New York meets Norway
These days Van Zandt is busy working to create another cultural classic, finding himself in the high mountains of Norway filming a television program that may forever associate his name with the Olympic town of Lillehammer. Of course, Lillehammer has made quite a name for itself as well within the sports as host to the XVII Winter Games and applicant for the 2016 Youth Olympic Games – but this new television program may just expand those horizons far beyond sports and tourism and into the realm of cultural understanding.
The name of the upcoming TV series is “Lilyhammer”, and the premise is simple, creative, and with everything that happens in the world these days – undeniably possible. Van Zandt’s character is a hard core New Yorker, loathing anything that resembles the suburbs or worse yet, pure nature and the countryside. He is a big man in organized crime in the city, and sure enough runs into big trouble with the law. Faced with the choice of going to jail for a long time or telling his story and “naming names” – Van Zandt’s character decides to “sing like a canary”.
Put into a “witness protection program” Van Zandt’s character is sent far away from New York City to the small mountain town of Lillehammer, where he soon discovers that life there is quite different than in the big city. The program is funny at times, thought provoking, an insight into not only the cultural differences that separate people and countries – but also about the similarities that bind us together.
The “New Jersey Effect”
The word Innovation is an elusive concept, but if we use associated words such as change, variation, transformation, upheaval and alternation – it just may be that “Lilyhammer” may well qualify as an innovative program. Juxtaposing native Norwegians and their culture and traditions with the “big world” of the Van Zandt New York City character, the result shows both the obvious as well as the subtle ironies of cultural differences.

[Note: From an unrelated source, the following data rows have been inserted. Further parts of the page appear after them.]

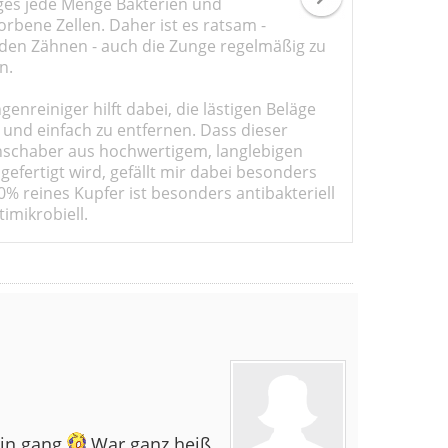
ges jede Menge Bakterien und
rbene Zellen. Daher ist es ratsam -
den Zähnen - auch die Zunge regelmäßig zu
n.
genreiniger hilft dabei, die lästigen Beläge
 und einfach zu entfernen. Dass dieser
schaber aus hochwertigem, langlebigen
gefertigt wird, gefällt mir dabei besonders
0% reines Kupfer ist besonders antibakteriell
imikrobiell.
 in gang
War ganz heiß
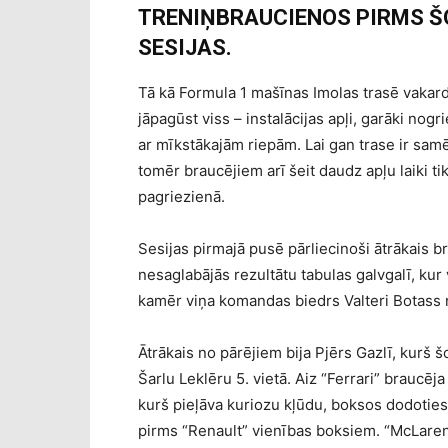
TRENIŅBRAUCIENOS PIRMS Š
SESIJAS.
Tā kā Formula 1 mašīnas Imolas trasē vakard
jāpagūst viss – instalācijas apļi, garāki nogr
ar mīkstākajām riepām. Lai gan trase ir sam
tomēr braucējiem arī šeit daudz apļu laiki t
pagriezienā.
Sesijas pirmajā pusē pārliecinoši ātrākais b
nesaglabājās rezultātu tabulas galvgalī, kur
kamēr viņa komandas biedrs Valteri Botass n
Ātrākais no pārējiem bija Pjērs Gazlī, kurš š
Šarlu Leklēru 5. vietā. Aiz “Ferrari” braucēj
kurš pieļāva kuriozu kļūdu, boksos dodotie
pirms “Renault” vienības boksiem. “McLaren”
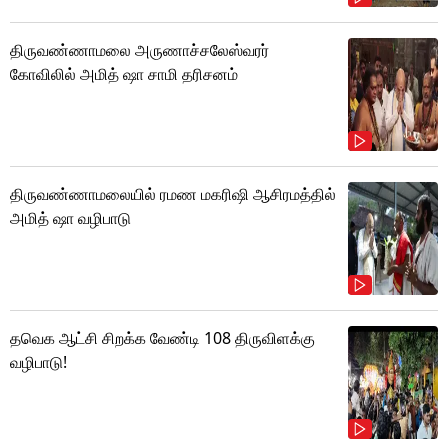
திருவண்ணாமலை அருணாச்சலேஸ்வரர்
கோவிலில் அமித் ஷா சாமி தரிசனம்
திருவண்ணாமலையில் ரமண மகரிஷி ஆசிரமத்தில்
அமித் ஷா வழிபாடு
தவெக ஆட்சி சிறக்க வேண்டி 108 திருவிளக்கு
வழிபாடு!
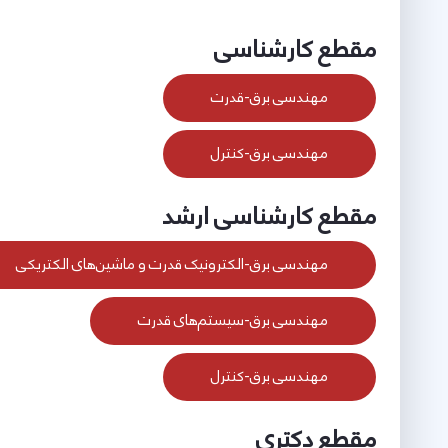
مقطع کارشناسی
مهندسی برق-قدرت
مهندسی برق-کنترل
مقطع کارشناسی ارشد
مهندسی برق-الکترونیک قدرت و ماشین‌های الکتریکی
مهندسی برق-سیستم‌های قدرت
مهندسی برق-کنترل
مقطع دکتری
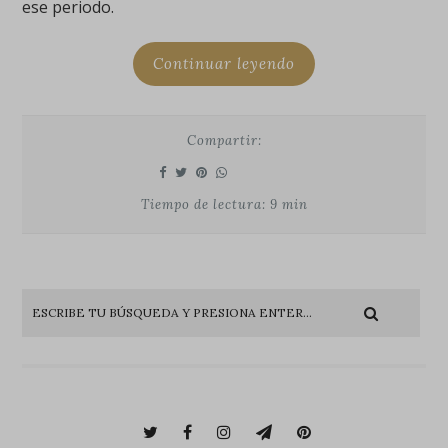
ese periodo.
Continuar leyendo
Compartir:
Tiempo de lectura: 9 min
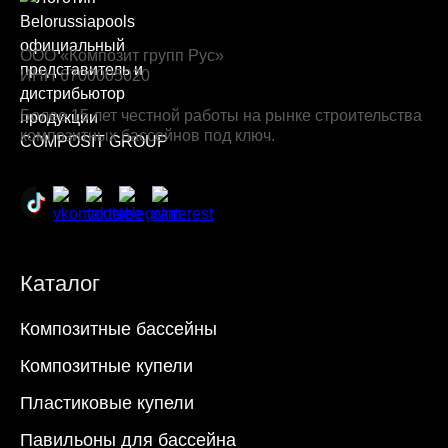
ООО «Композит групп Рус»
ИНН 6700005020
Более 15 лет честной работы на рынке строительства
композитных бассейнов под ключ.
Каталог
Композитные бассейны
Композитные купели
Пластиковые купели
Павильоны для бассейна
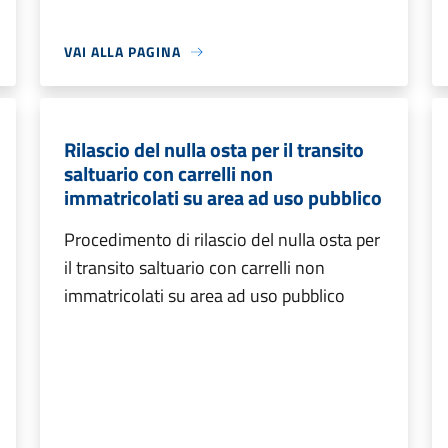
VAI ALLA PAGINA
Rilascio del nulla osta per il transito
saltuario con carrelli non
immatricolati su area ad uso pubblico
Procedimento di rilascio del nulla osta per
il transito saltuario con carrelli non
immatricolati su area ad uso pubblico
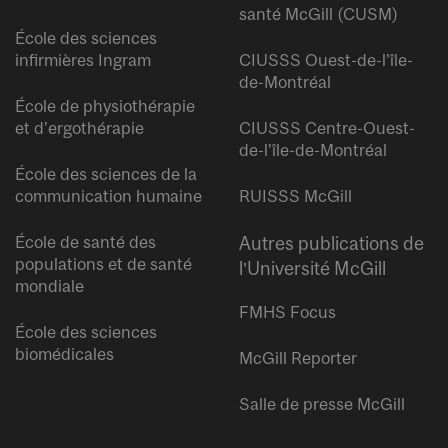
santé McGill (CUSM)
École des sciences
infirmières Ingram
CIUSSS Ouest-de-l’île-
de-Montréal
École de physiothérapie
et d’ergothérapie
CIUSSS Centre-Ouest-
de-l’île-de-Montréal
École des sciences de la
communication humaine
RUISSS McGill
École de santé des
Autres publications de
populations et de santé
l’Université McGill
mondiale
FMHS Focus
École des sciences
biomédicales
McGill Reporter
Salle de presse McGill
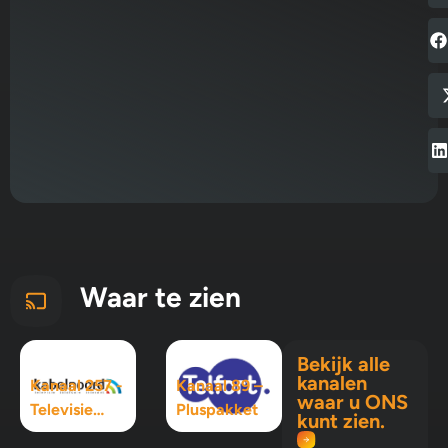
Waar te zien
Bekijk alle
kanalen
Kanaal 257 -
Kanaal 89 –
waar u ONS
Televisie
Pluspakket
kunt zien.
Maximaal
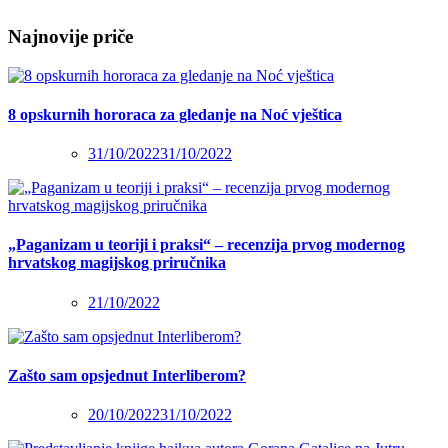
Najnovije priče
8 opskurnih hororaca za gledanje na Noć vještica
31/10/2022
31/10/2022
„Paganizam u teoriji i praksi“ – recenzija prvog modernog
hrvatskog magijskog priručnika
21/10/2022
Zašto sam opsjednut Interliberom?
20/10/2022
31/10/2022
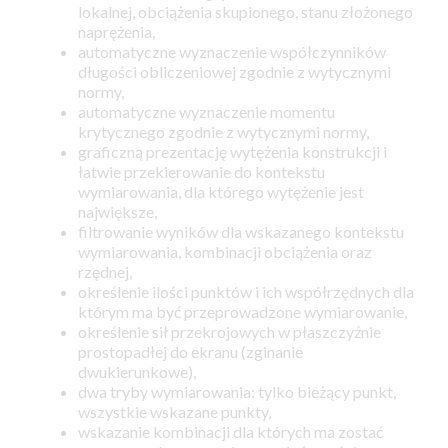
lokalnej, obciążenia skupionego, stanu złożonego
naprężenia,
automatyczne wyznaczenie współczynników
długości obliczeniowej zgodnie z wytycznymi
normy,
automatyczne wyznaczenie momentu
krytycznego zgodnie z wytycznymi normy,
graficzną prezentację wytężenia konstrukcji i
łatwie przekierowanie do kontekstu
wymiarowania, dla którego wytężenie jest
największe,
filtrowanie wyników dla wskazanego kontekstu
wymiarowania, kombinacji obciążenia oraz
rzędnej,
określenie ilości punktów i ich współrzędnych dla
którym ma być przeprowadzone wymiarowanie,
określenie sił przekrojowych w płaszczyźnie
prostopadłej do ekranu (zginanie
dwukierunkowe),
dwa tryby wymiarowania: tylko bieżący punkt,
wszystkie wskazane punkty,
wskazanie kombinacji dla których ma zostać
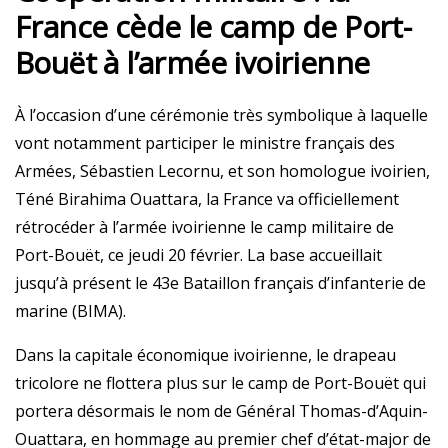
France cède le camp de Port-
Bouët à l’armée ivoirienne
À l’occasion d’une cérémonie très symbolique à laquelle
vont notamment participer le ministre français des
Armées, Sébastien Lecornu, et son homologue ivoirien,
Téné Birahima Ouattara, la France va officiellement
rétrocéder à l’armée ivoirienne le camp militaire de
Port-Bouët, ce jeudi 20 février. La base accueillait
jusqu’à présent le 43e Bataillon français d’infanterie de
marine (BIMA).
Dans la capitale économique ivoirienne, le drapeau
tricolore ne flottera plus sur le camp de Port-Bouët qui
portera désormais le nom de Général Thomas-d’Aquin-
Ouattara, en hommage au premier chef d’état-major de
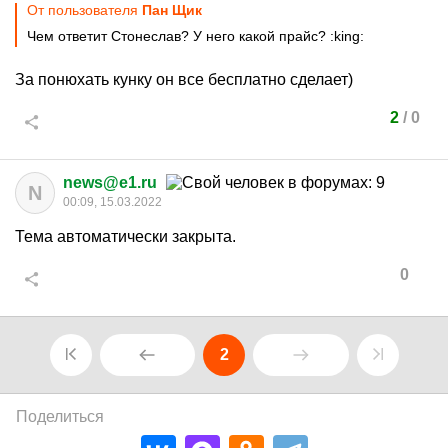
От пользователя
Пан Щик
Чем ответит Стонеслав? У него какой прайс?
:king:
За понюхать кунку он все бесплатно сделает)
2
/
0
news@e1.ru
N
00:09, 15.03.2022
Тема автоматически закрыта.
0
2
Поделиться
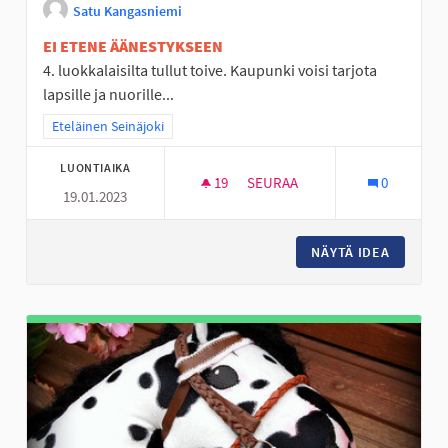
Satu Kangasniemi
EI ETENE ÄÄNESTYKSEEN
4. luokkalaisilta tullut toive. Kaupunki voisi tarjota
lapsille ja nuorille...
Rajaa tulokset teeman mukaan: Eteläinen Seinäjoki
Eteläinen Seinäjoki
LUONTIAIKA
19
19 SEURAAJAA
SEURAA
0
19.01.2023
PERÄSEINÄJOELLE RATSASTU
NÄYTÄ IDEA
PERÄSE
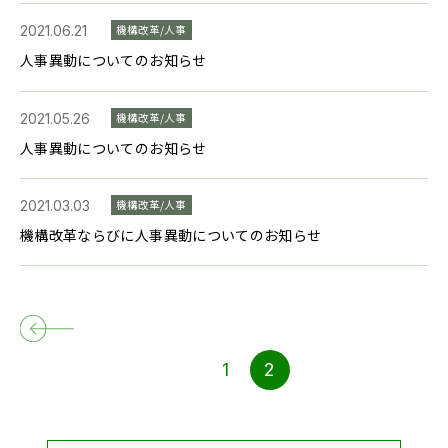
2021.06.21
機構改革/人事
人事異動についてのお知らせ
2021.05.26
機構改革/人事
人事異動についてのお知らせ
2021.03.03
機構改革/人事
機構改革ならびに人事異動についてのお知らせ
1
2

Often humorous, sometimes serious, “Lilyhammer” takes a close-up view of Norwegians in an entertaining way that has high ambitions.
Says Van Zandt, “The more specific, the more idiosyncratic the message, in an odd way, the more global that message becomes. It happened twice in my lifetime in New Jersey, once with Bruce (Springsteen) and once with the Sopranos. In both cases there was wide concern – the first with the record industry – and the second within the entertainment industry – that it would be too “New Jersey” – but we found that the more New Jersey we made it, the more popular it became”.
Lightning Strikes Again?
Van Zandt believes that “lightning may just strike again”, and the “New Jersey Effect” that he experienced with Bruce Springsteen and later with the Sopranos may just segue into the “Norwegian Effect” this time around.